◆ **WHAT TO PRODUCE**: In the passage below about Antonin Scalia, what two ways did Scalia say a government at war has to hold a citizen?

◆ **EXTRACT TO READ**:
═══
10. Affirmative Action Baby (Chief Justice Antonin Scalia)

Scalia is another case study in how the continuities of traditional Burkean conservatism is both maintained and updated to try to suit the times. Robin says that his hero is a lawless nobleman, Jack Bauer, of the show 24, one prepared to flout the system as well as moral “absolutes” his society attempts to rein him in by in order to defeat terrorism (221). Yet Scalia, a constitutional “originalist” also seems to believe in those absolutes (222). This is a tricky knot to untie, and to do so we must understand Scalia’s relationship to language, to politics, and to…games.

The Constitution must be taken literally, he feels. Thus, in fudging the legal status of enemy combatants right to a speedy trial, the majority on the court, he felt were refusing to deal with reality: these were denied their traditional rights, but granted a strange status of being given a hearing “before some kind of tribunal”. Scalia maintained that “a government at war, even one as unconventional as the war on terror, had two, and only two, ways to hold a citizen: try him in a court of law or have Congress suspend the writ of habeas corpus. Live by the rules of due process, in other words, or suspend them. Take a stand; make a choice.”

Making a choice regardless of the consequences, especially if they are negative for all concerned, was what drove the majority to their decision, and this drove Scalia nuts, because for Scalia difficulty is not to be avoided, but embraced: it is what makes life life. Living authentically did not necessarily living so that things become “better”:

Scalia’s mission, by contrast, was to make everything come out wrong. A Scalia opinion, to borrow a phrase from New Yorker writer Margaret Talbot, is “the jurisprudential equivalent of smashing a guitar on stage.”4 Scalia may have once declared the rule of law to be the law of rules—leading some to mistake him for a stereotypical conservative—but rules and laws had a particular frisson for him. Where others look to them for stabilizing checks or reassuring supports, Scalia saw exhilarating impediments and vertiginous barriers. Where others seek security, Scalia sought sublimity. Rules and laws make life harder, and harder is everything. “Being tough and traditional is a heavy cross to bear,” he told one reporter. “Duresse oblige.”(223)
═══
◆ **PROVIDED DATA**:
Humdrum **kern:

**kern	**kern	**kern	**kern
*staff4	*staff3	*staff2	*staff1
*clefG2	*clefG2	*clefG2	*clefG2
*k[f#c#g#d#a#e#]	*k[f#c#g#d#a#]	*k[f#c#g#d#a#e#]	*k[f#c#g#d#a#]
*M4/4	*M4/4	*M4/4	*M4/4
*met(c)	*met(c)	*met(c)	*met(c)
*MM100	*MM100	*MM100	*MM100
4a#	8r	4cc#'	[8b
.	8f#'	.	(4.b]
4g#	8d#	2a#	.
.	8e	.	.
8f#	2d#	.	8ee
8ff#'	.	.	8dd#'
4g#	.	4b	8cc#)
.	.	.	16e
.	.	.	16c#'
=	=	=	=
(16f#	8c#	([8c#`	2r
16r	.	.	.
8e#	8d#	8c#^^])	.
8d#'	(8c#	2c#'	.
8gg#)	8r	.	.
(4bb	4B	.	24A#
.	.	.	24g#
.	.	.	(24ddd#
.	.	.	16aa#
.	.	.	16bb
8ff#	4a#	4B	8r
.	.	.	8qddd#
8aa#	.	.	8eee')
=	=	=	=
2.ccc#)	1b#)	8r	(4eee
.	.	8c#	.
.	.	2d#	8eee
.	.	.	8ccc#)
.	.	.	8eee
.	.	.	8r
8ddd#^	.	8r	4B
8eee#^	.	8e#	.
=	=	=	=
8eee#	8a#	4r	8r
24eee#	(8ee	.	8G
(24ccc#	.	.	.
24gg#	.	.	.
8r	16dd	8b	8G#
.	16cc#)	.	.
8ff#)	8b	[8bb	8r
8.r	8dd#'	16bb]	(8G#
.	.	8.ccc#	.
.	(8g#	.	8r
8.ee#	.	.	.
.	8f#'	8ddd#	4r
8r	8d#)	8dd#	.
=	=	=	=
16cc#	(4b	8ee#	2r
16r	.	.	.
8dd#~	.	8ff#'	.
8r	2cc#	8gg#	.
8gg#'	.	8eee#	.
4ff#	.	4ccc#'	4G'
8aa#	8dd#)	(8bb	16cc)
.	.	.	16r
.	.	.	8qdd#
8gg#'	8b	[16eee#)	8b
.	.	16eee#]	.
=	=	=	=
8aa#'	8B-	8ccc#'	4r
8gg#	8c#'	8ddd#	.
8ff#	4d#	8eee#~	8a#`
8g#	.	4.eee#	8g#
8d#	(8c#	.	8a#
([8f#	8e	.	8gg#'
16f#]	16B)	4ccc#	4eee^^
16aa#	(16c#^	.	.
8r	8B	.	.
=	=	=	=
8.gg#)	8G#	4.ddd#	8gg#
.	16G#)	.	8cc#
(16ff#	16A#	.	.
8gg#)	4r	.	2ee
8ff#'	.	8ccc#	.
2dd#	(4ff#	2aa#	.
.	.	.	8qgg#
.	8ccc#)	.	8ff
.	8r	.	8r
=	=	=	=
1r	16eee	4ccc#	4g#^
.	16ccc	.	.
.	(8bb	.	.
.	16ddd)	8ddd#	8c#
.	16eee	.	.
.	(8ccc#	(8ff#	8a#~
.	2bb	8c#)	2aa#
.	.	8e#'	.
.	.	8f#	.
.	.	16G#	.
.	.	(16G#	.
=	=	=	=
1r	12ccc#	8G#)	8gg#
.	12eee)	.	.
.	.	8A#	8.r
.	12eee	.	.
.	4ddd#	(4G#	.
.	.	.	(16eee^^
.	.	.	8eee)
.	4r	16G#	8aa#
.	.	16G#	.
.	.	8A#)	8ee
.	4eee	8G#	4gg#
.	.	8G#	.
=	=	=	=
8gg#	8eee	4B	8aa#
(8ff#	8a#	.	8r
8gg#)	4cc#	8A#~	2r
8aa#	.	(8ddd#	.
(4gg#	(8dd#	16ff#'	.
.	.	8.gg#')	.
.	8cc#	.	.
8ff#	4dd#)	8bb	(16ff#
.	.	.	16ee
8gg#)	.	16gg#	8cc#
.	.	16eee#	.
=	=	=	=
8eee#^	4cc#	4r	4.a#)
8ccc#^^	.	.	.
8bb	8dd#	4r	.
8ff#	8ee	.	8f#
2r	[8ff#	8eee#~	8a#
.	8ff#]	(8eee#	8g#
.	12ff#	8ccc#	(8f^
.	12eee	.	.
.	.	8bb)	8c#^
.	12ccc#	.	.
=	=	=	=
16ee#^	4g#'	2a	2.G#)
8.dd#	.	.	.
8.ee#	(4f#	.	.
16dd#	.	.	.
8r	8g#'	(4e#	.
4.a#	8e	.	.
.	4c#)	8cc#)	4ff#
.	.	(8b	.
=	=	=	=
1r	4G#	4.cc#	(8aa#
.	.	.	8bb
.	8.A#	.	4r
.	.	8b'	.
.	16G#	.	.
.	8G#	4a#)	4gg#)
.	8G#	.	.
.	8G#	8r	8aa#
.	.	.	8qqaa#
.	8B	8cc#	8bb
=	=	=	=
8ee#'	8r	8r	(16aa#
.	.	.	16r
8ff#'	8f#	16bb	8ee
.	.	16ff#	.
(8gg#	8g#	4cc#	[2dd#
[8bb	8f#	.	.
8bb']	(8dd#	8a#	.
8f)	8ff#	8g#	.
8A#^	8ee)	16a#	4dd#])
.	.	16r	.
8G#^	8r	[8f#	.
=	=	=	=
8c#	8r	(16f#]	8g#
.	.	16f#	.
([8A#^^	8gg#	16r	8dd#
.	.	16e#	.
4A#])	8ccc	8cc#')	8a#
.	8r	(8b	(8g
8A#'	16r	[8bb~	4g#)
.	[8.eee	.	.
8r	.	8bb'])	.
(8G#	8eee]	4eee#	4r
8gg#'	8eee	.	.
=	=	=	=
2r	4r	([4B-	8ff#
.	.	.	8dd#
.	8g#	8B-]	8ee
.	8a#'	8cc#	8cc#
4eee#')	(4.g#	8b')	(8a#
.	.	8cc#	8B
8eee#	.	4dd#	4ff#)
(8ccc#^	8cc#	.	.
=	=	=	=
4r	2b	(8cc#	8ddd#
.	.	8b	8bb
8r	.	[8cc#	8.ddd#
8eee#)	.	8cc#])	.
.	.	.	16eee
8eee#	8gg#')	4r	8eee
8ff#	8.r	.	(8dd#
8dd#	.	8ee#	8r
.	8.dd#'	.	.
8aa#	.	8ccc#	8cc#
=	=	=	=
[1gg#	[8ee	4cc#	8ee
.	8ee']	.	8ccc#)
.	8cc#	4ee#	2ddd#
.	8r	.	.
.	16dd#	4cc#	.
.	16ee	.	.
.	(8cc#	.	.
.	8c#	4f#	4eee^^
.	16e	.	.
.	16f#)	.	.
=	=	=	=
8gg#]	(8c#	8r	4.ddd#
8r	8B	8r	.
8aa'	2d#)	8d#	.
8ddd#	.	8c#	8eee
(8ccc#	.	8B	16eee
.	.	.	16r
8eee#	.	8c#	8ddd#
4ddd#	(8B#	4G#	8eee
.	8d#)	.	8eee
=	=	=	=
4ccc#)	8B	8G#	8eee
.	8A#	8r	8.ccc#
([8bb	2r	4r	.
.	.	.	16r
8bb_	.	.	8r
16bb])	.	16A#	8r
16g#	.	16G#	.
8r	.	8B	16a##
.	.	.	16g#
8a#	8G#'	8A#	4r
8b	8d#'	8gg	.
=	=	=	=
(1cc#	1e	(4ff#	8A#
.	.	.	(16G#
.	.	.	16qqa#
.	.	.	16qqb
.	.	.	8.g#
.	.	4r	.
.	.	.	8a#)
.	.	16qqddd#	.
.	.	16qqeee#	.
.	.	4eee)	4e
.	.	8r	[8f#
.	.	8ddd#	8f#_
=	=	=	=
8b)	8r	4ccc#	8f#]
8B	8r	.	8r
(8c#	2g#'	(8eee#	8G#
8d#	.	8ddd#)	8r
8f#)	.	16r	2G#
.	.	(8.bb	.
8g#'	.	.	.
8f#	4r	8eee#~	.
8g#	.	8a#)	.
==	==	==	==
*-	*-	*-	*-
═══
◆ **RESPONSE TO THIS TASK**: It can try the citizen in a court of law or have Congress suspend the writ of habeas corpus.